Last night I was pressing shortbread dough into molds, Cute W was applying orange frosting to blue cupcakes in preparation for Monday Night Football, and we were catching up on news of the day. Cute W said, “A girl I went to high school died. I didn’t know her well. Cancer.” I gave a little sympathy moan.
“Yeah,” he said. “Carpe diem.”
Now, I hate that. Don’t tell me to seize the day when I’m in the middle of doing something that’s unbelievably mundane.
“Well,” I harrumphed. “If shortbread is the meaning of life, then I’ve got it all wrapped up.”
I’ve been making quite a bit of shortbread lately. It’s one of many Christmas recipes that’s a must-have holiday tradition each year (here are links to more of them). I made my first batch because we must have a multitude of cookies in tins at Christmas. That’s just how we roll. And then I remembered that I used to always give Mary her own whole shortbread, and I couldn’t shortchange Gene on his first Christmas without her, so I dragged the molds out again. And then yesterday, M arrived home with candies, a hat, and other goodies gifted by her friends. I’d asked her about gifts for friends before, and she’d pooh-poohed the idea, but I saw an opening now:
“Don’t you want to reciprocate?”
“That depends,” she said. “What does reciprocate mean?” We ended up settling on wedges of shortbread tied up with pretty ribbons. And so I’d clambered up to the cabinet above our refrigerator again to haul the molds out. The first two times this month I’d brought them out, I’d caused a small bakery-item avalanche from that cabinet. I was lamenting to J that I was silly to even bother putting the molds away again before Christmas. Each time I use them, washing up is meticulous, because little smidgens of crust like to linger in the mold’s details. This year I had the brainstorm to scrub it with our mushroom brush, so that’s an improvement. But then they have to dry and get put into their special boxes and set up and out of reach.

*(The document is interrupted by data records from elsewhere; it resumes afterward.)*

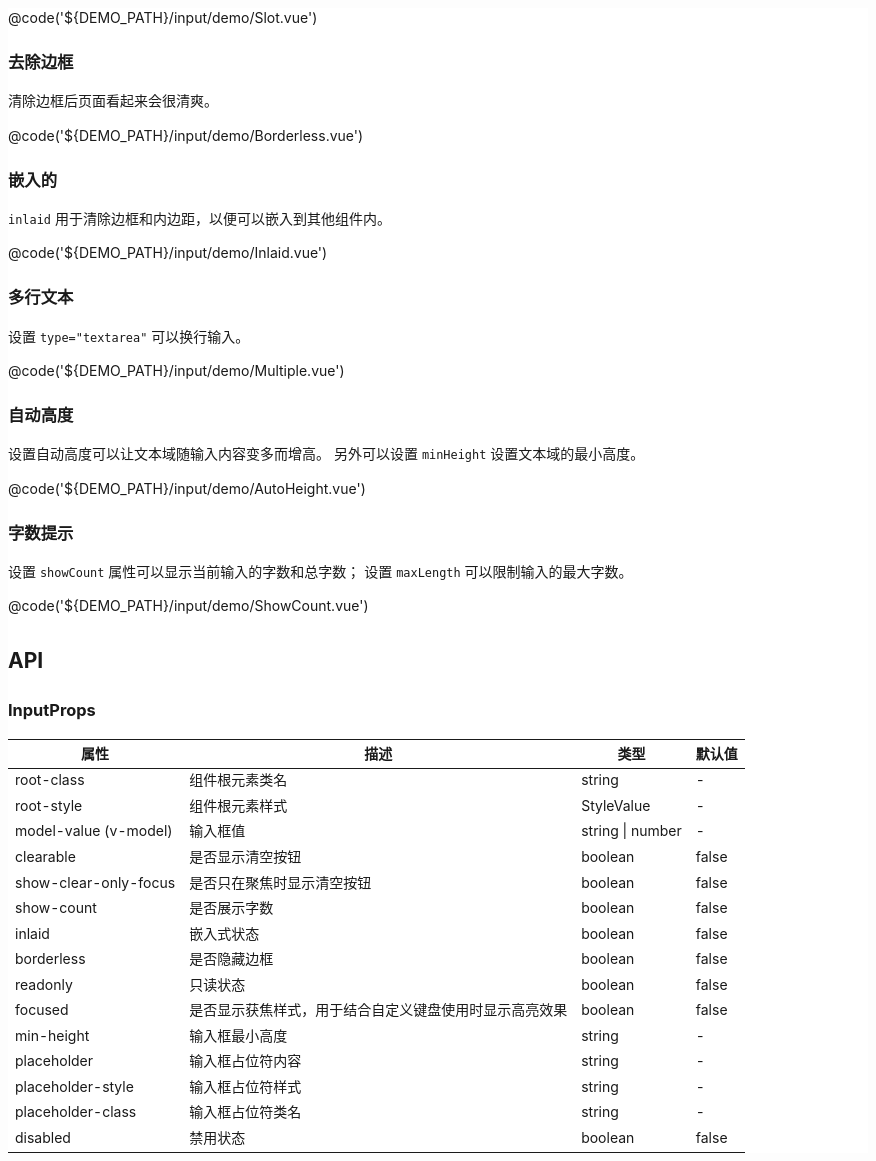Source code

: @code('${DEMO_PATH}/input/demo/Slot.vue')

### 去除边框

清除边框后页面看起来会很清爽。

@code('${DEMO_PATH}/input/demo/Borderless.vue')

### 嵌入的

`inlaid` 用于清除边框和内边距，以便可以嵌入到其他组件内。

@code('${DEMO_PATH}/input/demo/Inlaid.vue')

### 多行文本

设置 `type="textarea"` 可以换行输入。

@code('${DEMO_PATH}/input/demo/Multiple.vue')

### 自动高度

设置自动高度可以让文本域随输入内容变多而增高。
另外可以设置 `minHeight` 设置文本域的最小高度。

@code('${DEMO_PATH}/input/demo/AutoHeight.vue')

### 字数提示

设置 `showCount` 属性可以显示当前输入的字数和总字数；
设置 `maxLength` 可以限制输入的最大字数。

@code('${DEMO_PATH}/input/demo/ShowCount.vue')

## API

### InputProps

| 属性                      | 描述                                                                                 | 类型                                                                                                           | 默认值 |
| ------------------------- | ------------------------------------------------------------------------------------ | -------------------------------------------------------------------------------------------------------------- | ------ |
| root-class                | 组件根元素类名                                                                       | string                                                                                                         | -      |
| root-style                | 组件根元素样式                                                                       | StyleValue                                                                                                     | -      |
| model-value (v-model)     | 输入框值                                                                             | string \| number                                                                                               | -      |
| clearable                 | 是否显示清空按钮                                                                     | boolean                                                                                                        | false  |
| show-clear-only-focus     | 是否只在聚焦时显示清空按钮                                                           | boolean                                                                                                        | false  |
| show-count                | 是否展示字数                                                                         | boolean                                                                                                        | false  |
| inlaid                    | 嵌入式状态                                                                           | boolean                                                                                                        | false  |
| borderless                | 是否隐藏边框                                                                         | boolean                                                                                                        | false  |
| readonly                  | 只读状态                                                                             | boolean                                                                                                        | false  |
| focused                   | 是否显示获焦样式，用于结合自定义键盘使用时显示高亮效果                               | boolean                                                                                                        | false  |
| min-height                | 输入框最小高度                                                                       | string                                                                                                         | -      |
| placeholder               | 输入框占位符内容                                                                     | string                                                                                                         | -      |
| placeholder-style         | 输入框占位符样式                                                                     | string                                                                                                         | -      |
| placeholder-class         | 输入框占位符类名                                                                     | string                                                                                                         | -      |
| disabled                  | 禁用状态                                                                             | boolean                                                                                                        | false  |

“Why don’t you put them someplace easier to reach?” J asked.
“Well, once Christmas is over, they’ll be tucked away until next year,” I explained. She made it clear that she thought I should keep them handy for the foreseeable future.
So, as I pressed dough into a mold for the sixth time this season and pondered other items on my to-do list, it sure as heck felt like I wasn’t seizing the particular day. I consoled myself with the thought:
What if the meaning of life is, indeed, shortbread?
It’s a piece of history from my childhood that I’m passing on to my children.
It’s just a few simple ingredients–butter, sugar, flour, vanilla–put together to make something that feels like a little bit of perfection.
It’s easy to make–with a mixer I can crank out the dough almost without thinking. But it turns out best with some care and attention.
When I first purchased the special shortbread molds, it felt like an investment, and now I can’t imagine not having them all of these years.
It feels like I get better at making shortbread every year, but there’s always a risk. When I flip one of those half-cooled ceramic pans over, there’s that dramatic pause while I hope that all will be well. And there’s almost always one spot that’s just a bit crumbly, so the best I’ve achieved is almost perfect.
When the shortbread comes out, it is a crisp and golden thing of beauty. Delicious? Of course. But if you take the time to really observe, that ordinary, yummy shortbread is a thing of splendor. I first bought my shortbread molds many years ago, and when I saw the intricate designs, it reminded me of the details in the cathedral where I used to give tours. I’d lead puffing tourists up winding stairways into the arcade below the rose window and advise them to look into the shadowed corners rarely seen. There, too, were intricate carvings, and in the tour I’d liken them to the gorgeous colors and spirals one might find deep in the ocean, more evidence of the Grace of the universe, present even when we’re not present to observe it. With the shortbread’s delicate botanical whorls and ridges, its images of thistles and flowers, it makes baking feel like efflorescence.
So I wiped down counters and washed dishes and considered that continuing this family history, investing effort and patience for something good that I can share, finding beauty in all that is ordinary. . . could my drudgery possibly be considered seizing the day? Maybe? I don’t know.
But, in any case, if shortbread is life, life is sweet.